Dalam sekejap, kesadaran baru muncul dalam benaknya. Dia menyadari bahwa meskipun dunia terasa gelap, dia masih memiliki Dita, dan harus berjuang untuk mereka berdua.
***
Hingga saat ini, Rina masih aktif dalam komunitas yang diikutinya. Dia juga masih sering menyempatkan waktu di saat jam istirahatnya untuk bergabung dan turut serta dalam upaya berbagi kepada masyarakat yang membutuhkan bantuan. Dia merasa lebih kuat ketika berkumpul bersama. Tak lupa, mereka semua juga saling memberi dukungan, dan hal yang paling penting adalah mereka berjuang bersama-sama.
Akhirnya, Rina menyadari bahwa meskipun pandemi ini mengubah banyak hal, solidaritas dan harapan adalah kunci mereka untuk bertahan. Dia belajar bahwa dalam kesulitan, ada kekuatan di dalam kebersamaan. Rina akan tetap menjadi ibu yang selalu ada untuk sang anak, meskipun dia juga harus berjuang sebagai perawat untuk pasien-pasiennya, tetapi hal itu tidak akan membuat hubungannya dengan sang anak merenggang, sebisa mungkin jika ada waktu dia akan menghabiskan waktu bersama putri tercintanya, Dita. Rina juga akan selalu berpikir optimis tentang masa depan yang akan terjadi esok.

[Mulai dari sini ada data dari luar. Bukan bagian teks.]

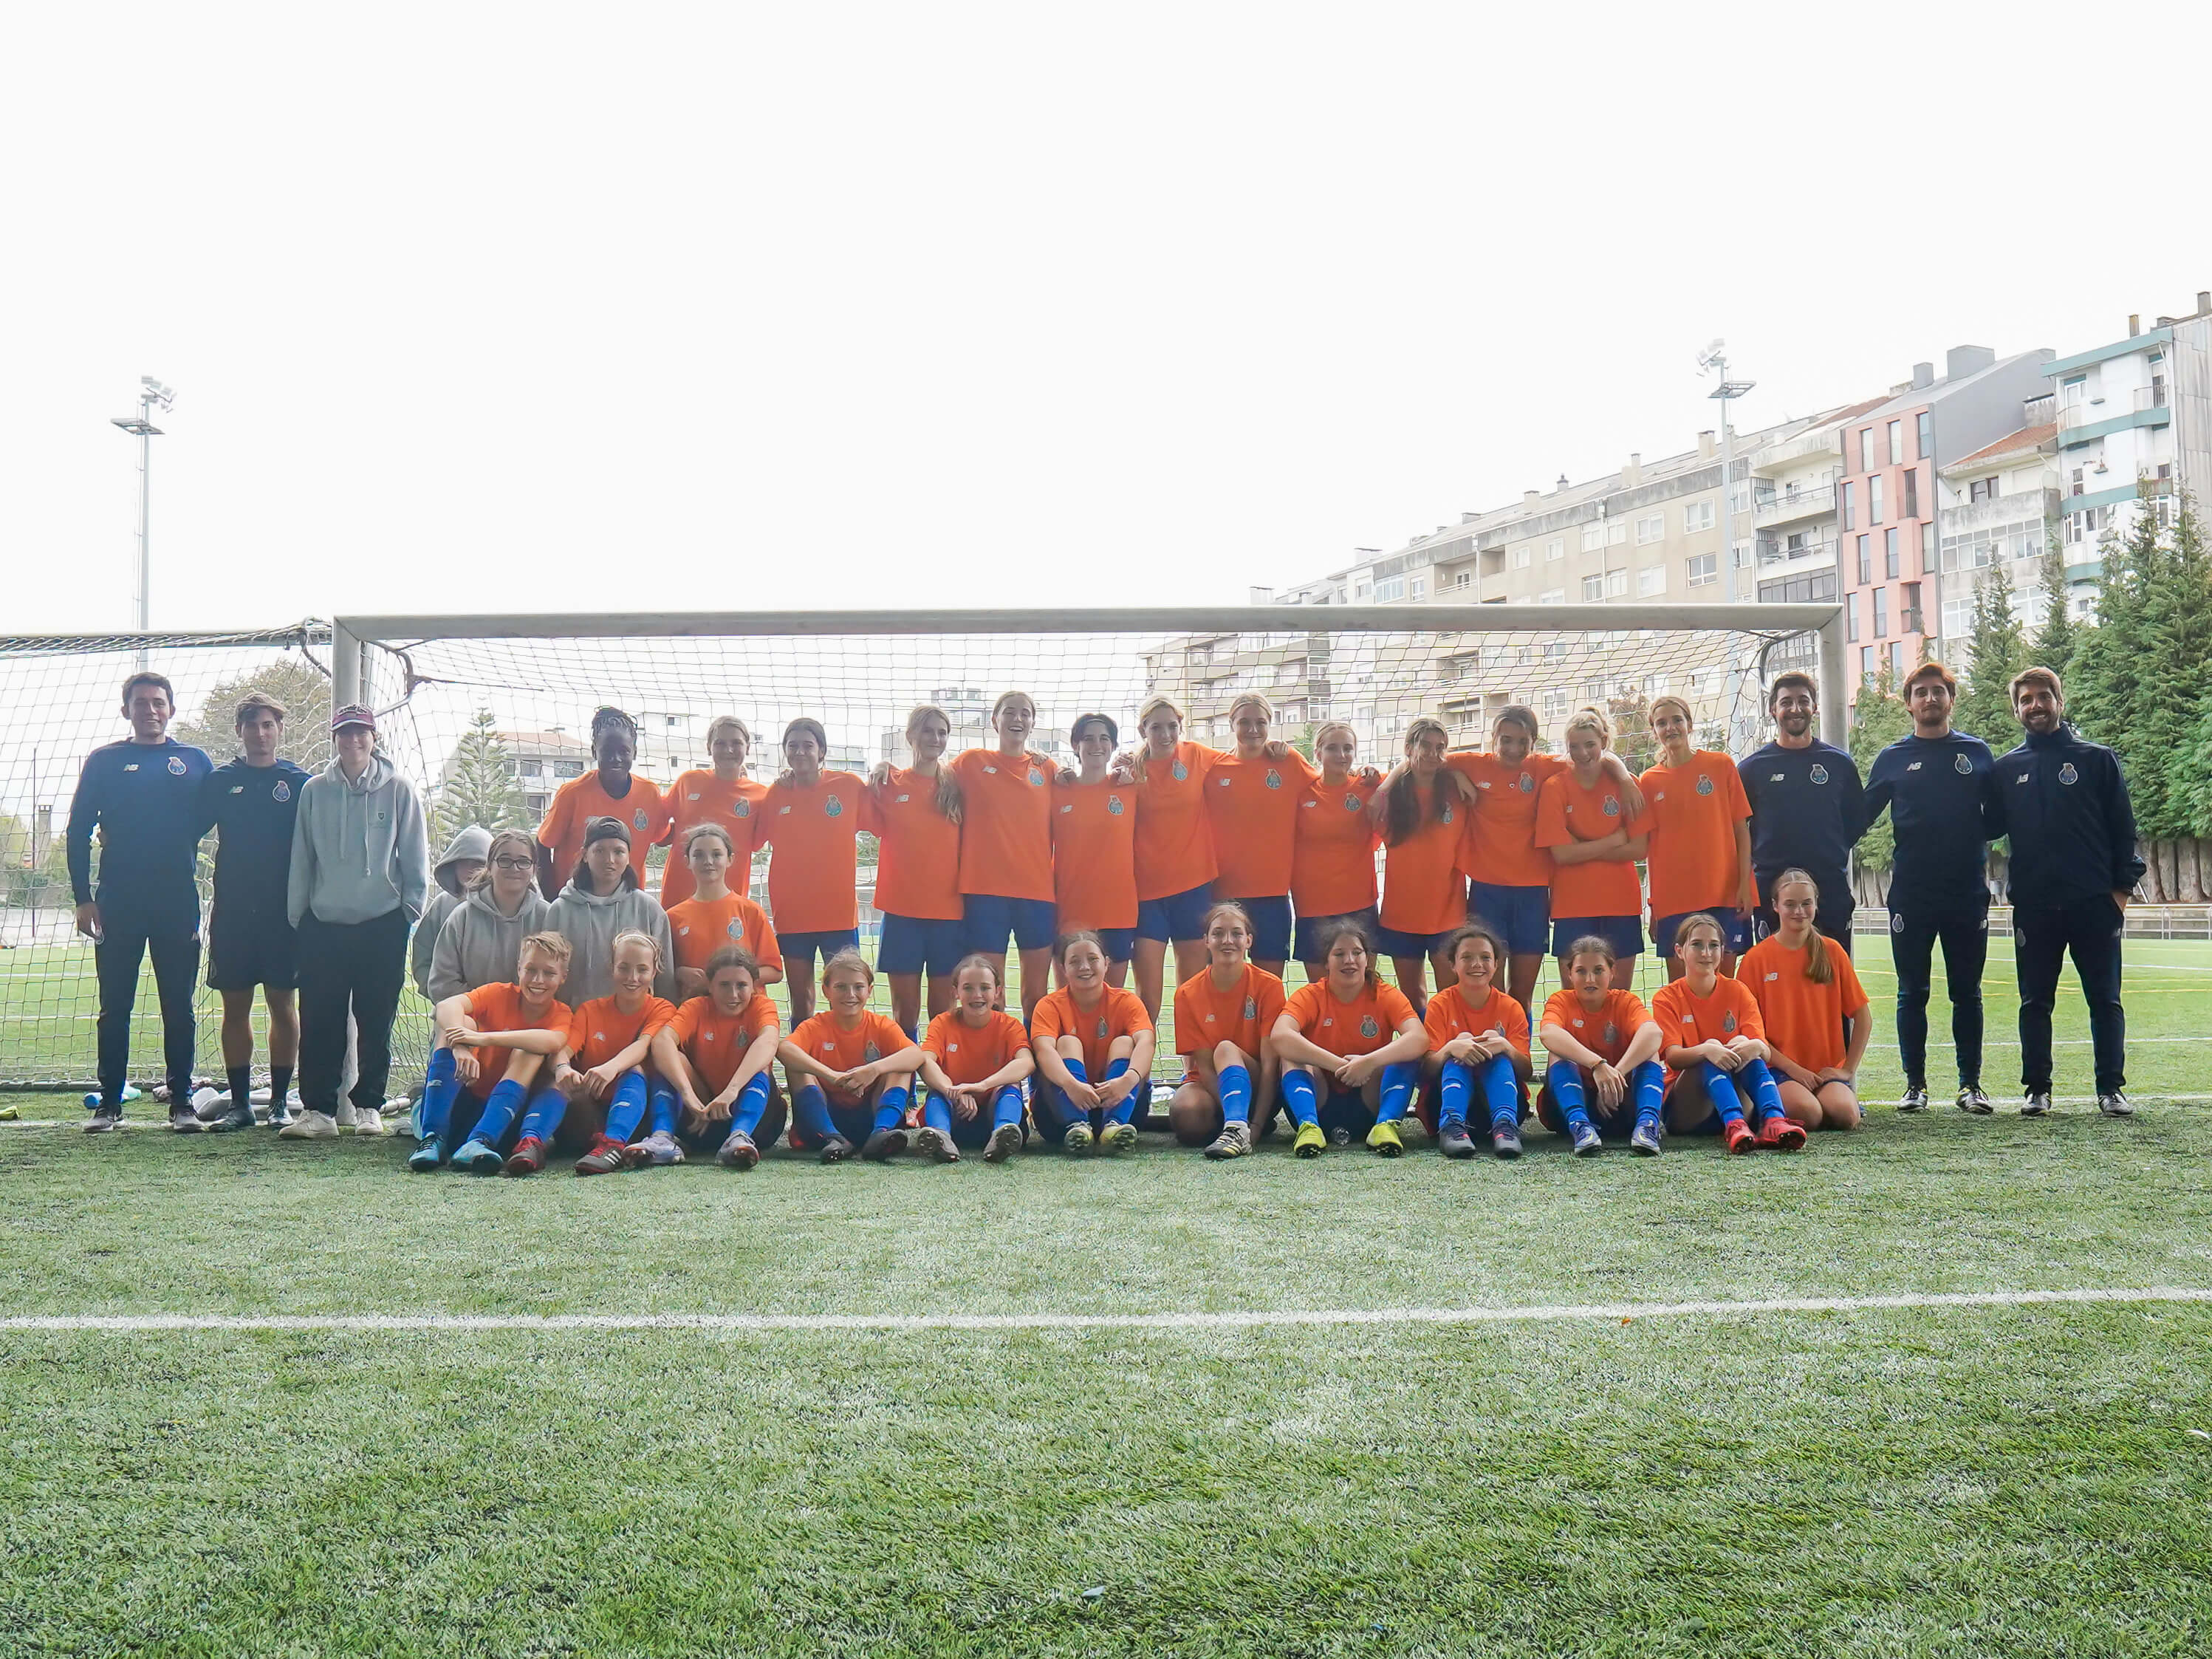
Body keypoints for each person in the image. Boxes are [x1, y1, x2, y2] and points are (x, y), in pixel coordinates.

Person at [1992, 666, 2144, 1118]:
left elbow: (2124, 828)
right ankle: (2037, 1089)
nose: (2035, 705)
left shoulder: (2097, 759)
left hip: (2093, 903)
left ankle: (2111, 1089)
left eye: (2044, 696)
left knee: (2105, 998)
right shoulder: (2007, 769)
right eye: (2026, 700)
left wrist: (2119, 892)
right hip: (2035, 906)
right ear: (2017, 709)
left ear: (2061, 701)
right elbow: (1984, 826)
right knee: (2035, 1001)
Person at [68, 670, 213, 1132]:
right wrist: (82, 898)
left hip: (177, 901)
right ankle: (109, 1103)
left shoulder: (194, 760)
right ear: (125, 709)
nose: (150, 710)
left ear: (171, 708)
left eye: (158, 702)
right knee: (115, 1005)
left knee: (180, 1005)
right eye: (141, 703)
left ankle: (182, 1103)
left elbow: (212, 819)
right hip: (117, 902)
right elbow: (77, 832)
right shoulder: (104, 761)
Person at [1858, 660, 2003, 1113]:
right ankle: (1915, 1085)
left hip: (1966, 892)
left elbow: (1998, 819)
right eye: (1920, 692)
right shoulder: (1892, 758)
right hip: (1912, 895)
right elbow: (1859, 819)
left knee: (1967, 990)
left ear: (1951, 700)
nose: (1929, 698)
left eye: (1938, 691)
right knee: (1911, 991)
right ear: (1908, 704)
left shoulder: (1977, 754)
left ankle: (1970, 1084)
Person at [283, 703, 429, 1140]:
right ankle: (319, 1112)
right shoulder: (314, 790)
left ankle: (368, 1106)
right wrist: (299, 914)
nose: (353, 742)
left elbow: (414, 853)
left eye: (360, 733)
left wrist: (410, 910)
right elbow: (301, 855)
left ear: (373, 737)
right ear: (334, 739)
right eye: (344, 734)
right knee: (320, 1020)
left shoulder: (399, 788)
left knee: (376, 1017)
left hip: (382, 921)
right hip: (324, 923)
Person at [194, 691, 309, 1132]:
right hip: (234, 914)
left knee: (284, 1002)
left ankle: (280, 1103)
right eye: (252, 725)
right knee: (235, 1006)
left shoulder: (300, 782)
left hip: (284, 915)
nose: (260, 734)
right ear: (239, 731)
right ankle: (241, 1104)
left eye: (268, 725)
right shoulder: (221, 781)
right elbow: (183, 830)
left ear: (279, 730)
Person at [414, 931, 575, 1172]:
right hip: (459, 1103)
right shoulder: (498, 993)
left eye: (549, 973)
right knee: (458, 1024)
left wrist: (483, 1039)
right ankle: (432, 1137)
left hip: (501, 1120)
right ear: (519, 968)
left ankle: (480, 1141)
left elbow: (551, 1041)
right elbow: (445, 1006)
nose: (538, 980)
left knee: (529, 1049)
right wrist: (461, 1045)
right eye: (530, 970)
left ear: (563, 977)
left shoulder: (561, 1013)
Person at [1648, 914, 1804, 1155]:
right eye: (1697, 945)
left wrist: (1750, 1046)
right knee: (1711, 1048)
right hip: (1688, 1113)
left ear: (1723, 950)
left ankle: (1773, 1120)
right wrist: (1707, 1050)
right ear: (1680, 951)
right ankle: (1734, 1123)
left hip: (1741, 1100)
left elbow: (1763, 1048)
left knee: (1743, 1042)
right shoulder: (1666, 998)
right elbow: (1673, 1058)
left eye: (1713, 946)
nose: (1706, 953)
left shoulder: (1738, 990)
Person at [756, 718, 878, 1027]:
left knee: (848, 997)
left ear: (821, 751)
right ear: (785, 752)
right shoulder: (775, 794)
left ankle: (848, 1066)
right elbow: (754, 840)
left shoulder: (849, 786)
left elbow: (882, 822)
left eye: (807, 745)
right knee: (801, 999)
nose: (800, 752)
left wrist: (885, 771)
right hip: (793, 914)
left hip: (838, 914)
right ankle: (802, 1072)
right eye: (792, 746)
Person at [948, 691, 1060, 1022]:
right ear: (995, 720)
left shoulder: (1048, 769)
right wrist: (886, 768)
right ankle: (999, 1069)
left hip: (1037, 894)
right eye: (1009, 712)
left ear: (1033, 722)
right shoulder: (970, 762)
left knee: (1036, 994)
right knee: (989, 991)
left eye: (1025, 713)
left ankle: (1039, 1070)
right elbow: (927, 777)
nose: (1017, 719)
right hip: (985, 893)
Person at [1272, 920, 1427, 1157]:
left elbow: (1419, 1038)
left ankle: (1385, 1125)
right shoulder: (1311, 995)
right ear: (1326, 961)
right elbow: (1280, 1036)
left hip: (1369, 1103)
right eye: (1339, 954)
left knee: (1405, 1054)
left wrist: (1368, 1062)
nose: (1349, 960)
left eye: (1357, 953)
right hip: (1321, 1102)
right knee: (1291, 1056)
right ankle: (1308, 1126)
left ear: (1367, 959)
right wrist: (1339, 1066)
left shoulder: (1384, 994)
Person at [1202, 694, 1325, 979]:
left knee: (1269, 984)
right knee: (1223, 982)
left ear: (1271, 724)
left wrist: (1368, 777)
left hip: (1273, 894)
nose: (1253, 729)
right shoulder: (1214, 768)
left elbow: (1330, 787)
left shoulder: (1288, 761)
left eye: (1261, 722)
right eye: (1244, 722)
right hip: (1224, 894)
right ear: (1232, 724)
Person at [1738, 869, 1871, 1132]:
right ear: (1775, 906)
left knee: (1846, 1116)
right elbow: (1750, 1032)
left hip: (1824, 1072)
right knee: (1807, 1114)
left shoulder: (1832, 951)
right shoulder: (1756, 959)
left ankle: (1829, 1097)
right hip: (1777, 1068)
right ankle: (1766, 1104)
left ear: (1816, 905)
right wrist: (1795, 1071)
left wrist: (1847, 1070)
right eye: (1790, 904)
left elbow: (1863, 1017)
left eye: (1806, 903)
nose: (1799, 911)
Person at [1739, 671, 1864, 950]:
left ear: (1814, 707)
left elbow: (1856, 821)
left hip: (1829, 885)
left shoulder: (1839, 764)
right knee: (1776, 979)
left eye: (1803, 701)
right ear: (1773, 709)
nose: (1795, 709)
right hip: (1771, 886)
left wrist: (1828, 849)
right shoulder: (1751, 769)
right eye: (1786, 702)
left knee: (1831, 975)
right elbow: (1738, 831)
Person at [544, 929, 682, 1175]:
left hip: (639, 1115)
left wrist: (611, 1067)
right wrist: (563, 1067)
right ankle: (530, 1141)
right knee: (558, 1085)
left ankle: (614, 1144)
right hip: (592, 1112)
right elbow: (562, 1050)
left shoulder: (663, 1008)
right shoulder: (590, 1010)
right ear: (612, 968)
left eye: (642, 969)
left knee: (634, 1068)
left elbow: (643, 1045)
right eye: (624, 968)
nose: (633, 977)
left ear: (655, 972)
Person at [1123, 697, 1224, 1023]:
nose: (1165, 734)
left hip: (1193, 889)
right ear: (1143, 731)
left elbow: (1245, 760)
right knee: (1148, 994)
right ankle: (1139, 1070)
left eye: (1172, 727)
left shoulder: (1197, 755)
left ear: (1181, 728)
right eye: (1156, 727)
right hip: (1146, 894)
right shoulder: (1130, 772)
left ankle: (1192, 1071)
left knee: (1191, 990)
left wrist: (1276, 748)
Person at [868, 704, 968, 1035]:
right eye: (928, 731)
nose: (935, 738)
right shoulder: (889, 783)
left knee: (942, 1013)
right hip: (902, 914)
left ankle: (941, 1080)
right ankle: (904, 1082)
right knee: (905, 1014)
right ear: (911, 736)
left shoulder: (958, 785)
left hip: (948, 914)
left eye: (942, 732)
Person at [1534, 707, 1651, 990]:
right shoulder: (1555, 786)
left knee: (1619, 996)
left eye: (1590, 745)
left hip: (1620, 901)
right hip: (1572, 904)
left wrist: (1581, 847)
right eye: (1574, 746)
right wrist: (1612, 840)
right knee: (1574, 996)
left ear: (1605, 742)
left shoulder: (1628, 785)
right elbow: (1561, 855)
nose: (1582, 753)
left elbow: (1639, 849)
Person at [1640, 695, 1754, 979]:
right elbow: (1651, 848)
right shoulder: (1649, 781)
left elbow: (1742, 830)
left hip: (1723, 894)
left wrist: (1745, 886)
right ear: (1654, 731)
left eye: (1677, 720)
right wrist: (1655, 907)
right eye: (1662, 723)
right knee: (1681, 993)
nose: (1671, 728)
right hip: (1674, 901)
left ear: (1689, 725)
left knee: (1723, 986)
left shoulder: (1721, 765)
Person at [778, 948, 924, 1162]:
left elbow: (916, 1054)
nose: (850, 995)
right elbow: (784, 1049)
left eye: (858, 987)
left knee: (900, 1065)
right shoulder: (815, 1026)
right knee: (797, 1067)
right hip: (823, 1123)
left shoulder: (881, 1025)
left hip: (870, 1118)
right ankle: (833, 1138)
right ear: (826, 991)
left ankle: (880, 1135)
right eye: (841, 987)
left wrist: (873, 1070)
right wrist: (831, 1075)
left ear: (870, 990)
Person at [1167, 903, 1286, 1160]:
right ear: (1206, 941)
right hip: (1212, 1086)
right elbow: (1206, 1070)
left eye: (1236, 933)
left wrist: (1256, 1126)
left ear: (1249, 941)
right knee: (1187, 1116)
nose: (1227, 940)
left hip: (1257, 1083)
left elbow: (1269, 1066)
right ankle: (1234, 1123)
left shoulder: (1270, 986)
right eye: (1218, 933)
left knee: (1226, 1049)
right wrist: (1238, 1115)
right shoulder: (1187, 994)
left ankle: (1240, 1128)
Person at [652, 945, 786, 1169]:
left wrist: (731, 1091)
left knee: (761, 1065)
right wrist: (688, 1095)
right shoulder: (696, 1007)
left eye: (741, 985)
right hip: (701, 1120)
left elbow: (768, 1041)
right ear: (710, 985)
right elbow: (662, 1041)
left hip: (759, 1126)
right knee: (669, 1058)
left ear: (754, 986)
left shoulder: (762, 1006)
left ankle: (739, 1136)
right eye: (724, 985)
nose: (733, 994)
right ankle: (662, 1138)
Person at [1534, 936, 1665, 1158]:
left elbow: (1654, 1033)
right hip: (1570, 1105)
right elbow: (1548, 1034)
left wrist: (1615, 1076)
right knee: (1557, 1053)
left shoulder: (1625, 1001)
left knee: (1649, 1052)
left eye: (1598, 970)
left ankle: (1647, 1126)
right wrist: (1597, 1065)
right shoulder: (1561, 1001)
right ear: (1569, 974)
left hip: (1617, 1101)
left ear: (1612, 972)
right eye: (1581, 971)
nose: (1590, 979)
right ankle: (1580, 1126)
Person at [1030, 930, 1157, 1154]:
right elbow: (1043, 1051)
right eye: (1075, 961)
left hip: (1122, 1103)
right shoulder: (1049, 1005)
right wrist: (1072, 1085)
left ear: (1107, 964)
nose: (1085, 967)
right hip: (1060, 1114)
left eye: (1092, 959)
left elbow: (1147, 1041)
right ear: (1063, 969)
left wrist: (1129, 1079)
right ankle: (1078, 1125)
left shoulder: (1127, 1002)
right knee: (1068, 1042)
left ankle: (1114, 1126)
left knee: (1126, 1043)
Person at [1374, 718, 1469, 1011]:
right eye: (1425, 746)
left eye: (1440, 748)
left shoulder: (1456, 788)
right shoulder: (1389, 794)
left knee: (1450, 996)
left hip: (1448, 912)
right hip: (1402, 913)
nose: (1433, 753)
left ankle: (1451, 1054)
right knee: (1413, 999)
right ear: (1408, 748)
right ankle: (1421, 1055)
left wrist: (1456, 772)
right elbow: (1368, 809)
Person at [1420, 922, 1532, 1160]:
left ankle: (1505, 1127)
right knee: (1458, 1054)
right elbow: (1427, 1069)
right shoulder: (1440, 1004)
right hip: (1444, 1103)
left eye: (1485, 957)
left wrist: (1506, 1047)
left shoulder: (1511, 1007)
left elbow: (1526, 1070)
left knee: (1500, 1056)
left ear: (1496, 964)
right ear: (1453, 964)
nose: (1477, 964)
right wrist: (1451, 1048)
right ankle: (1452, 1126)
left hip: (1503, 1105)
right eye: (1467, 957)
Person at [535, 707, 670, 900]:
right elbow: (542, 843)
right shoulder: (572, 793)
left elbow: (661, 836)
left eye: (624, 751)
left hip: (626, 904)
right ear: (594, 751)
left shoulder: (650, 794)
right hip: (577, 902)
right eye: (607, 751)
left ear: (635, 752)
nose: (616, 758)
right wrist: (552, 899)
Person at [916, 954, 1037, 1164]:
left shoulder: (1009, 1026)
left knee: (1010, 1086)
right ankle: (941, 1137)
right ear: (956, 992)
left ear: (998, 992)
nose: (977, 995)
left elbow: (1027, 1062)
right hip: (955, 1115)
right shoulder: (942, 1023)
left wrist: (983, 1086)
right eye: (968, 988)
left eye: (985, 987)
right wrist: (952, 1091)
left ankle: (1003, 1133)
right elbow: (925, 1062)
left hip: (991, 1111)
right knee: (937, 1092)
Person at [546, 815, 677, 1006]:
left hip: (634, 1023)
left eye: (618, 852)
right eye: (599, 851)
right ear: (584, 854)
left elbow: (666, 979)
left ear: (628, 856)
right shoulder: (560, 910)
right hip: (575, 1020)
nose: (610, 860)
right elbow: (547, 971)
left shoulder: (649, 910)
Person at [1050, 712, 1140, 985]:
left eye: (1104, 739)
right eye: (1088, 739)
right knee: (1067, 1002)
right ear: (1076, 746)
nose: (1096, 745)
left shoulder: (1131, 786)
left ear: (1113, 746)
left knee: (1112, 1002)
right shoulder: (1057, 789)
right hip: (1070, 910)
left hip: (1118, 909)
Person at [1290, 721, 1382, 984]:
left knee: (1365, 985)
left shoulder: (1367, 786)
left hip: (1359, 902)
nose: (1341, 755)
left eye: (1347, 748)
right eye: (1332, 748)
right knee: (1320, 991)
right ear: (1317, 753)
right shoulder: (1301, 791)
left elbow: (1409, 770)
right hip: (1313, 905)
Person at [426, 828, 554, 1004]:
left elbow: (559, 979)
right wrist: (487, 1009)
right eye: (505, 860)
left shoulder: (549, 917)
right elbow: (441, 984)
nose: (514, 868)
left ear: (533, 869)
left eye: (523, 862)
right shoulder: (462, 918)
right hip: (471, 1020)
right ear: (489, 866)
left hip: (530, 1023)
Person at [659, 715, 767, 910]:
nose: (729, 750)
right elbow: (658, 830)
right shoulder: (688, 782)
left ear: (748, 748)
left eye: (736, 743)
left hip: (728, 902)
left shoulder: (761, 796)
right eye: (720, 743)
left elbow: (757, 844)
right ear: (709, 747)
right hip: (678, 898)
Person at [664, 823, 783, 998]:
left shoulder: (750, 911)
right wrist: (679, 972)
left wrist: (719, 981)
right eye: (699, 855)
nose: (708, 862)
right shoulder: (672, 917)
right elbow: (662, 970)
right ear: (687, 861)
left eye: (717, 854)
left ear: (730, 859)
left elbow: (774, 971)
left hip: (745, 1014)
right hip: (696, 1013)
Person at [411, 825, 490, 998]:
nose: (471, 870)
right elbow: (422, 957)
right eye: (464, 863)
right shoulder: (442, 905)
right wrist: (438, 992)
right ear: (452, 866)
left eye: (479, 863)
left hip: (496, 1009)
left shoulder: (505, 907)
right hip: (450, 1009)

Di balik masker yang kita gunakan pada waktu itu ada sebuah cinta, dukungan, dan harapan yang tak pernah padam dari semua orang yang terjebak dalam masa-masa sulit saat pandemi Covid-19. Mari kita saling menguatkan, karena bersama-sama, kita pasti bisa melewati segala tantangan yang ada di depan.